I started running, then I stopped. Then I started again. Why was I so out of shape? Why couldn’t I run all the way home? Maybe she had come in while I was working and was right now sitting in front of the TV watching her movie. I huffed up to the two girls still at the corner. “Have you seen my daughter?”
“Yes, we saw her go that way.” They pointed toward our street. “She’s probably home by now,” one of them called after my rushing backside.
When I got there, I knew she wasn’t in the house. I called for her anyway. “Kate? Katherine? KATHERINE???” Maybe there was a message. There was! My fingers tripped over themselves trying to punch in my voicemail password. When I heard the inane babbling of a friend whose voice usually makes me smile, I had to stop myself from throwing the phone through the window.
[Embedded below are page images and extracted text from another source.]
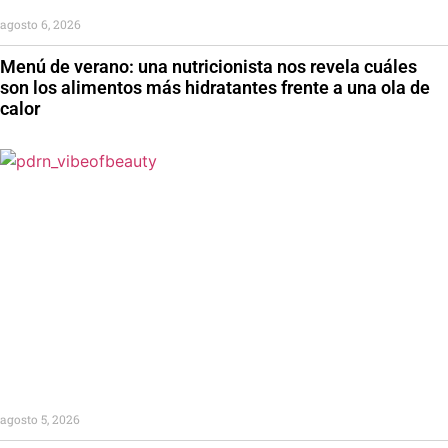
agosto 6, 2026
Menú de verano: una nutricionista nos revela cuáles
son los alimentos más hidratantes frente a una ola de
calor
agosto 5, 2026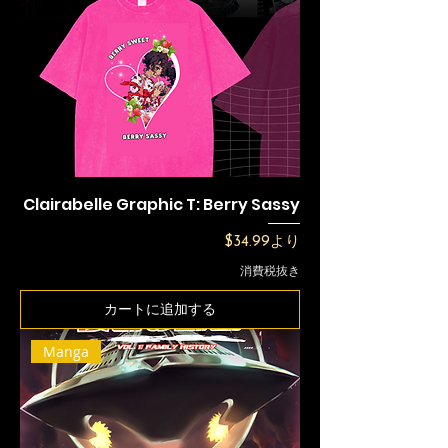
Clairabelle Graphic T: Berry Sassy
セール価格
$34.99
より
消費税抜き
カートに追加する
Manga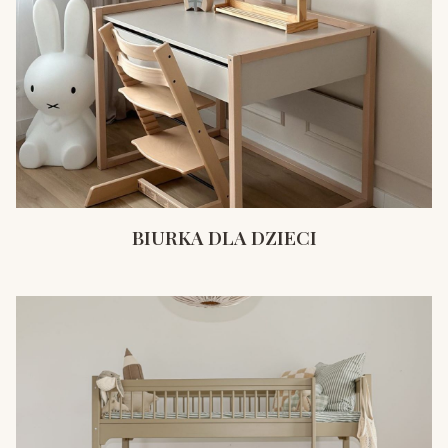
BIURKA DLA DZIECI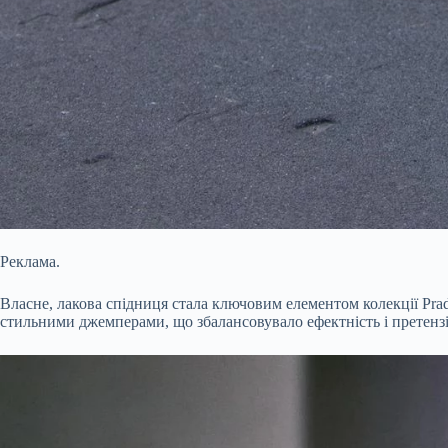
Реклама.
Власне, лакова спідниця стала ключовим елементом колекції Prad
стильними джемперами, що збалансовувало ефектність і претензі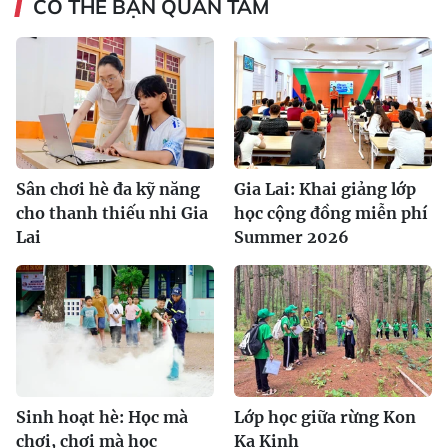
CÓ THỂ BẠN QUAN TÂM
Sân chơi hè đa kỹ năng
Gia Lai: Khai giảng lớp
cho thanh thiếu nhi Gia
học cộng đồng miễn phí
Lai
Summer 2026
Sinh hoạt hè: Học mà
Lớp học giữa rừng Kon
chơi, chơi mà học
Ka Kinh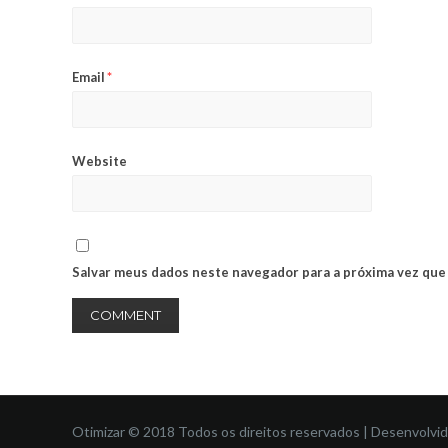
Email
*
Website
Salvar meus dados neste navegador para a próxima vez que
Otimizar © 2018 Todos os direitos reservados | Desenvolvi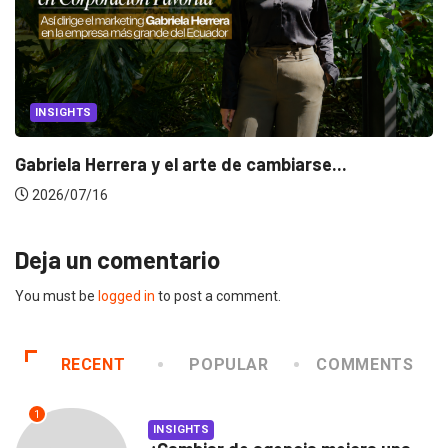
INSIGHTS
Gabriela Herrera y el arte de cambiarse...
2026/07/16
Deja un comentario
You must be
logged in
to post a comment.
RECENT
POPULAR
COMMENTS
1
INSIGHTS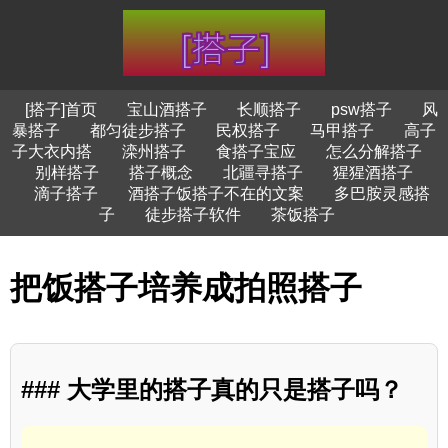
[搭子]首页
宝山酒搭子
长顺搭子
psw搭子
风
暴搭子
都匀徒步搭子
民权搭子
马甲搭子
高子
子大衣内搭
滦州搭子
食搭子宝应
怎么分解搭子
别样搭子
搭子概念
北疆寻搭子
猩猩酒搭子
滴子搭子
酒搭子饭搭子不在的文案
多巴胺灵感搭
子
徒步搭子软件
茶饭搭子
把饭搭子培养成拍照搭子
### 大学里的搭子真的只是搭子吗？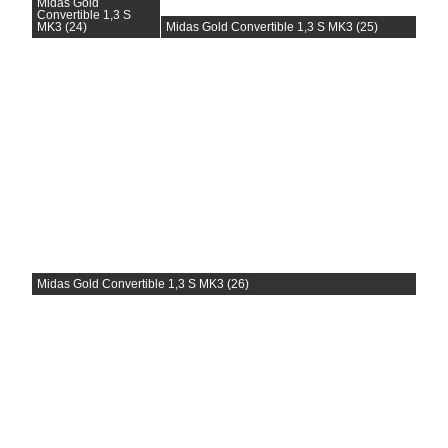
Midas Gold
Convertible 1,3 S
MK3 (24)
Midas Gold Convertible 1,3 S MK3 (25)
Midas Gold Convertible 1,3 S MK3 (26)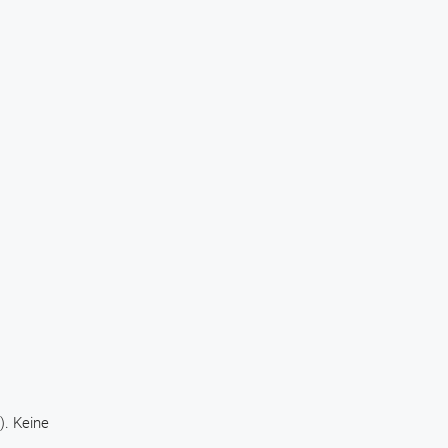
). Keine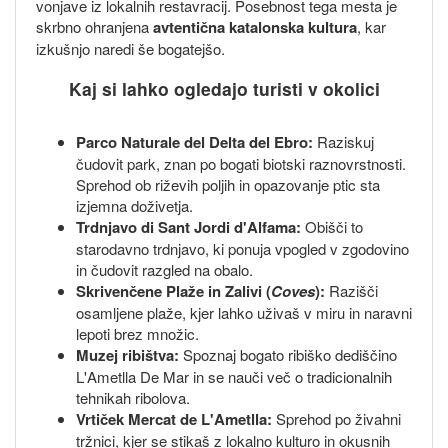
vonjave iz lokalnih restavracij. Posebnost tega mesta je
skrbno ohranjena
avtentična katalonska kultura
, kar
izkušnjo naredi še bogatejšo.
Kaj si lahko ogledajo turisti v okolici
Parco Naturale del Delta del Ebro:
Raziskuj
čudovit park, znan po bogati biotski raznovrstnosti.
Sprehod ob riževih poljih in opazovanje ptic sta
izjemna doživetja.
Trdnjavo di Sant Jordi d'Alfama:
Obišči to
starodavno trdnjavo, ki ponuja vpogled v zgodovino
in čudovit razgled na obalo.
Skrivenčene Plaže in Zalivi (
Coves
):
Razišči
osamljene plaže, kjer lahko uživaš v miru in naravni
lepoti brez množic.
Muzej ribištva:
Spoznaj bogato ribiško dediščino
L'Ametlla De Mar in se nauči več o tradicionalnih
tehnikah ribolova.
Vrtiček Mercat de L'Ametlla:
Sprehod po živahni
tržnici, kjer se stikaš z lokalno kulturo in okusnih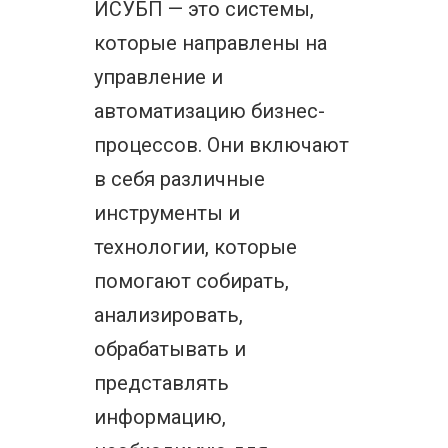
ИСУБП — это системы,
которые направлены на
управление и
автоматизацию бизнес-
процессов. Они включают
в себя различные
инструменты и
технологии, которые
помогают собирать,
анализировать,
обрабатывать и
представлять
информацию,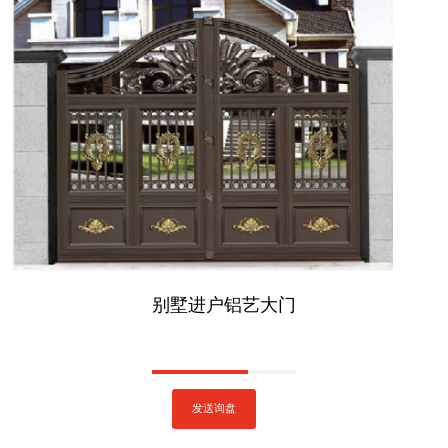
别墅进户铝艺大门
发送询盘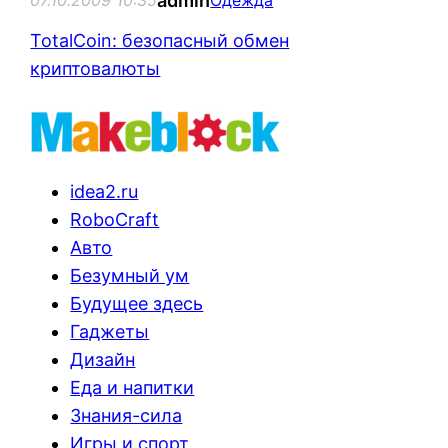
admin
07.10.2009 10:35
Одежда
TotalCoin: безопасный обмен
криптовалюты
idea2.ru
RoboCraft
Авто
Безумный ум
Будущее здесь
Гаджеты
Дизайн
Еда и напитки
Знания-сила
Игры и спорт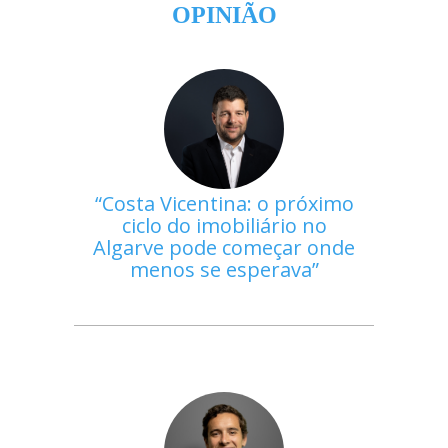
OPINIÃO
Costa Vicentina: o próximo
ciclo do imobiliário no
Algarve pode começar onde
menos se esperava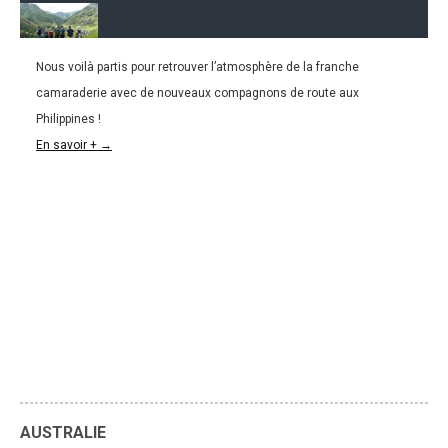
Nous voilà partis pour retrouver l’atmosphère de la franche
29.05.2016
camaraderie avec de nouveaux compagnons de route aux
PHILIPPINES | Rizières et plages en bonne
Philippines !
compagnie
En savoir + →
AUSTRALIE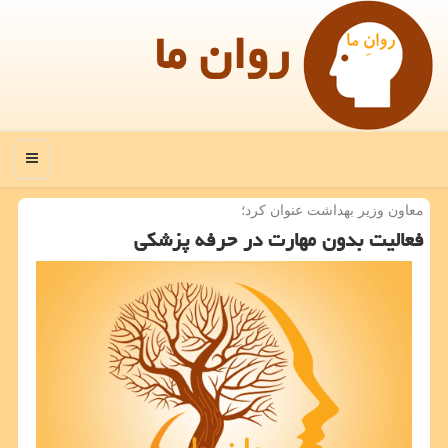
روان ما
منو
معاون وزیر بهداشت عنوان كرد؛
فعالیت بدون مهارت در حرفه پزشكی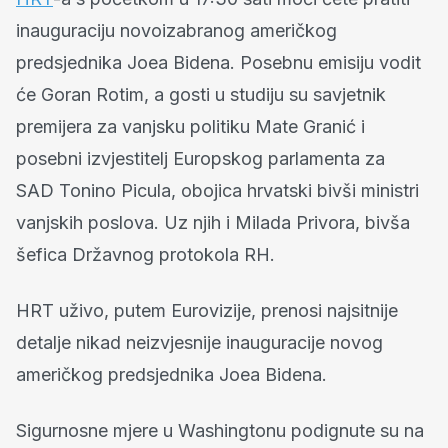
inauguraciju novoizabranog američkog
predsjednika Joea Bidena. Posebnu emisiju vodit
će Goran Rotim, a gosti u studiju su savjetnik
premijera za vanjsku politiku Mate Granić i
posebni izvjestitelj Europskog parlamenta za
SAD Tonino Picula, obojica hrvatski bivši ministri
vanjskih poslova. Uz njih i Milada Privora, bivša
šefica Državnog protokola RH.
HRT uživo, putem Eurovizije, prenosi najsitnije
detalje nikad neizvjesnije inauguracije novog
američkog predsjednika Joea Bidena.
Sigurnosne mjere u Washingtonu podignute su na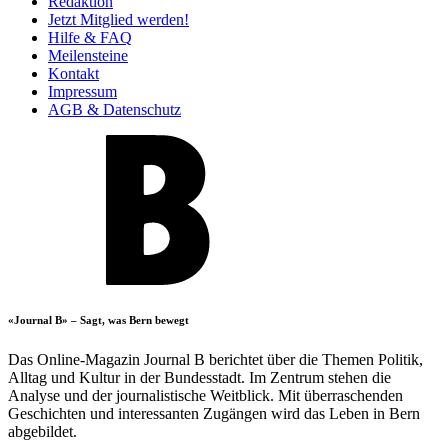
Redaktion
Jetzt Mitglied werden!
Hilfe & FAQ
Meilensteine
Kontakt
Impressum
AGB & Datenschutz
«Journal B» – Sagt, was Bern bewegt
Das Online-Magazin Journal B berichtet über die Themen Politik,
Alltag und Kultur in der Bundesstadt. Im Zentrum stehen die
Analyse und der journalistische Weitblick. Mit überraschenden
Geschichten und interessanten Zugängen wird das Leben in Bern
abgebildet.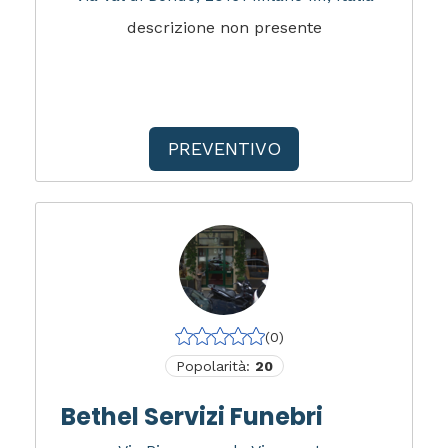
descrizione non presente
PREVENTIVO
(0)
Popolarità:
20
Bethel Servizi Funebri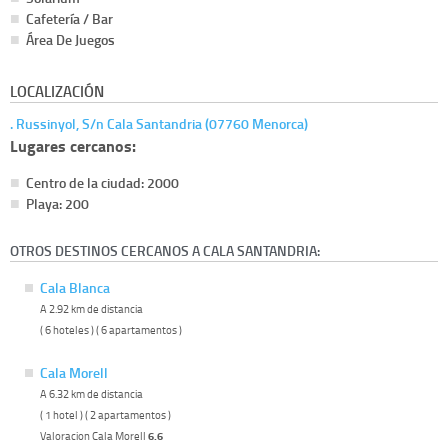
Cafetería / Bar
Área De Juegos
LOCALIZACIÓN
. Russinyol, S/n Cala Santandria (07760 Menorca)
Lugares cercanos:
Centro de la ciudad: 2000
Playa: 200
OTROS DESTINOS CERCANOS A CALA SANTANDRIA:
Cala Blanca
A 2.92 km de distancia
( 6 hoteles ) ( 6 apartamentos )
Cala Morell
A 6.32 km de distancia
( 1 hotel ) ( 2 apartamentos )
Valoracion Cala Morell
6.6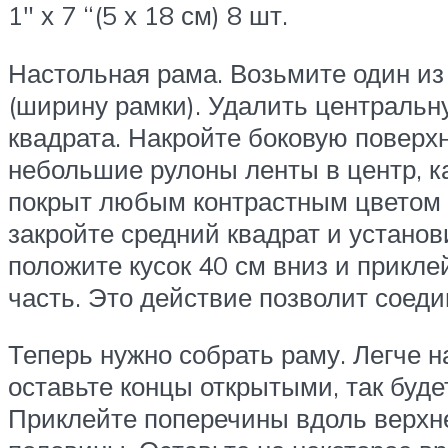
1″ х 7 “(5 х 18 см) 8 шт.
Настольная рама. Возьмите один из
(ширину рамки). Удалить центральн
квадрата. Накройте боковую поверх
небольшие рулоны ленты в центр, к
покрыт любым контрастным цветом 
закройте средний квадрат и установ
положите кусок 40 см вниз и приклей
часть. Это действие позволит соед
Теперь нужно собрать раму. Легче н
оставьте концы открытыми, так буде
Приклейте поперечины вдоль верхне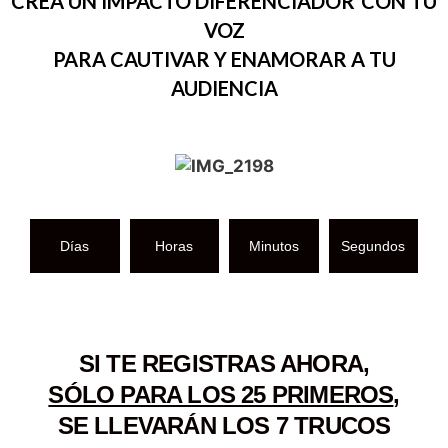
CREA UN IMPACTO DIFERENCIADOR
CON TU
VOZ
PARA CAUTIVAR Y ENAMORAR A TU
AUDIENCIA
Días
Horas
Minutos
Segundos
SI TE REGISTRAS AHORA,
SÓLO PARA LOS 25 PRIMEROS
,
SE LLEVARÁN LOS 7 TRUCOS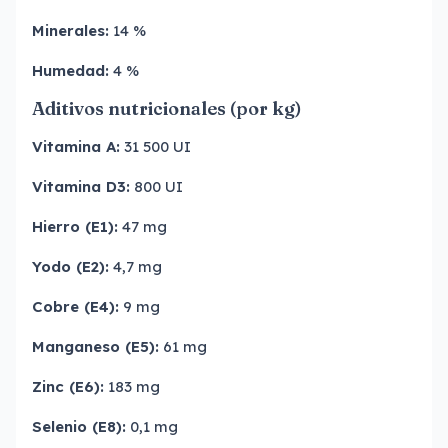
Minerales:
14 %
Humedad:
4 %
Aditivos nutricionales (por kg)
Vitamina A:
31 500 UI
Vitamina D3:
800 UI
Hierro (E1):
47 mg
Yodo (E2):
4,7 mg
Cobre (E4):
9 mg
Manganeso (E5):
61 mg
Zinc (E6):
183 mg
Selenio (E8):
0,1 mg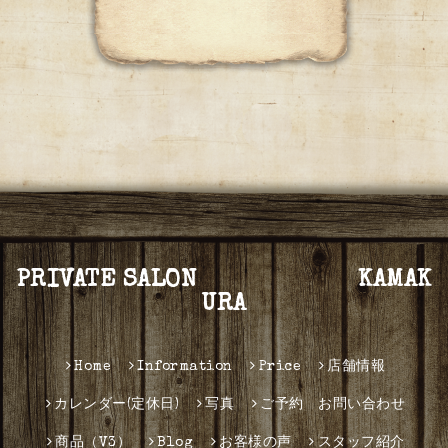
PRIVATE SALON KAMAK
URA
Home
Information
Price
店舗情報
カレンダー(定休日)
写真
ご予約 お問い合わせ
商品（V3）
Blog
お客様の声
スタッフ紹介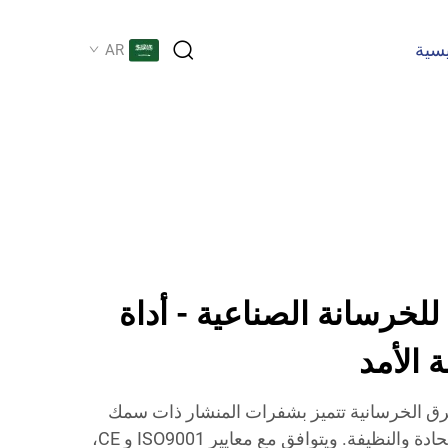
يسية
AR
لخرسانة الصناعية - أداة
 الأمد
طرق الخرسانية تتميز بشفرات المنشار ذات سمك
موحد (300-800 مم) للقطع الحادة والنظيفة. ويتوافق مع معايير ISO9001 و CE،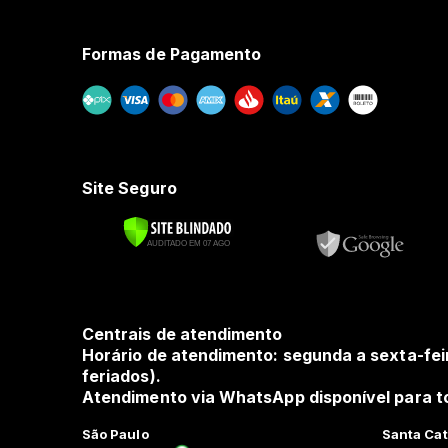
Formas de Pagamento
Site Seguro
Centrais de atendimento
Horário de atendimento: segunda a sexta-fei
feriados).
Atendimento via WhatsApp disponível para to
São Paulo
Santa Cat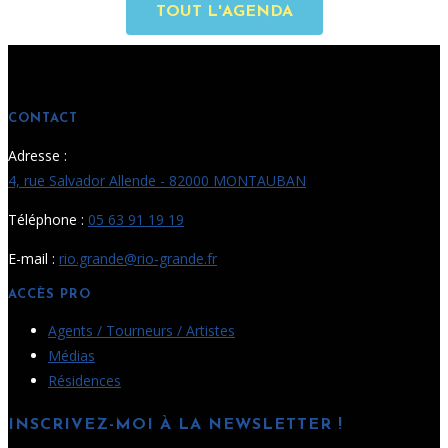
TOUT L'AGENDA
CONTACT
Adresse :
4, rue Salvador Allende - 82000 MONTAUBAN
Téléphone :
05 63 91 19 19
E-mail :
rio.grande@rio-grande.fr
ACCÈS PRO
Agents / Tourneurs / Artistes
Médias
Résidences
INSCRIVEZ-MOI À LA NEWSLETTER !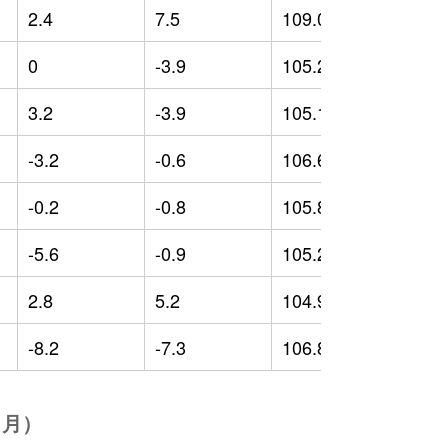
2.4
7.5
109.06
2
0
-3.9
105.28
-
3.2
-3.9
105.13
-
-3.2
-0.6
106.66
-
-0.2
-0.8
105.85
-
-5.6
-0.9
105.27
-
2.8
5.2
104.99
-
-8.2
-7.3
106.81
-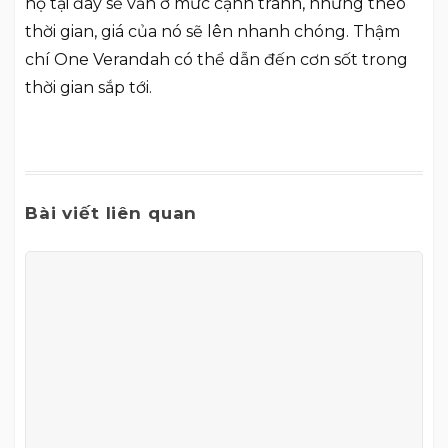
hộ tại đây sẽ vẫn ở mức cạnh tranh, nhưng theo
thời gian, giá của nó sẽ lên nhanh chóng. Thậm
chí One Verandah có thể dẫn đến cơn sốt trong
thời gian sắp tới.
Bài viết liên quan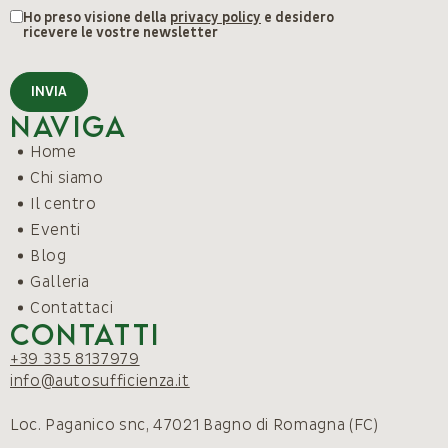
Ho preso visione della
privacy policy
e desidero
ricevere le vostre newsletter
INVIA
Naviga
Home
Chi siamo
Il centro
Eventi
Blog
Galleria
Contattaci
Contatti
+39 335 8137979
info@autosufficienza.it
Loc. Paganico snc, 47021 Bagno di Romagna (FC)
All at once, I wanted to stay by the phone, run out the door, search on foot and jump in the car to cover as much ground as possible. The car won. With tires screeching out of the driveway, I circled back toward the video store. There is a crescent between our street and the plaza where the store is; maybe Katherine had turned there by mistake. The two girls were still at the corner. I skidded to a stop. “Tell me again. When you last saw my daughter, was she on her way to the store or on her way back?” I asked them.
“On her way back.”
I drove around the streets in our neighbourhood. “Have you seen a little girl wearing a white jacket with puppies on it?” I asked everyone I saw. No one had. I came to a ravine and stopped. The most morbid part of me got out and looked over the barrier. “Katherine!” I called into the valley.
I got back in the car. Is this why I had started working from home? The kids were better off with a babysitter. Why did I answer that last email? Where was she?
I drove past our street. I didn’t know which way to go. The simple five-minute walk now looked like a jumble of so many crescents, so many meandering streets. I turned in one of them. I needed 10 of me. I needed to go back home and call the police.
On the way, I was stopped by the neighbourhood girls, who had organized a bike posse. Two of them were going to scour our street. One was going to search the next block over, and more forces were being called into action. I blinked at them through my tears.
I went home and called the operator, croaking into the automated message, “Police for Aurora.”
A live person came on the line. “Are you OK?”
“No,” I said, and wrote down the number for the police in bold on the front page of the phone book.
Wait, I thought, check the messages again. There were three now. I pushed the delete button on my friend’s message 15 times. Next message — click. Then, “Hi, my name is Jerry. I have your daughter Katherine here. She’s safe.”
Air entered my lungs. I called back. “Jerry?!”
He started to say something, but I was way ahead of him. “Do you have Katherine? Is she all right? Where are you now?”
“Orchard Heights.”
Orchard Heights? I had just driven along Orchard Heights. “Where?”
Orchard Heights and Hill Drive at the other end of the crescent. So near and yet so far.
Jerry looked like he probably had a couple of kids of his own and seemed pretty shaken too, standing at the end of our street with a briefcase in one hand and my daughter’s hand in the other. Kate’s movie flew behind her as she rushed into my arms.
She didn’t remember turning on the way to the video store, so she kept going in a straight line on her way home. Finally, she realized she’d been walking too long and turned around. Then she realized she was lost, and started crying. When she saw a man coming, she had a dilemma — he was a stranger. But she cried out anyway.
Fifteen minutes after I got Katherine home, the police were knocking at my door. I assured them that Kate wouldn’t be walking anywhere alone until she was 20.
After that we got a big piece of cake out of the fridge and sat down to watch the movie that Katherine had rented — The Incredible Journey.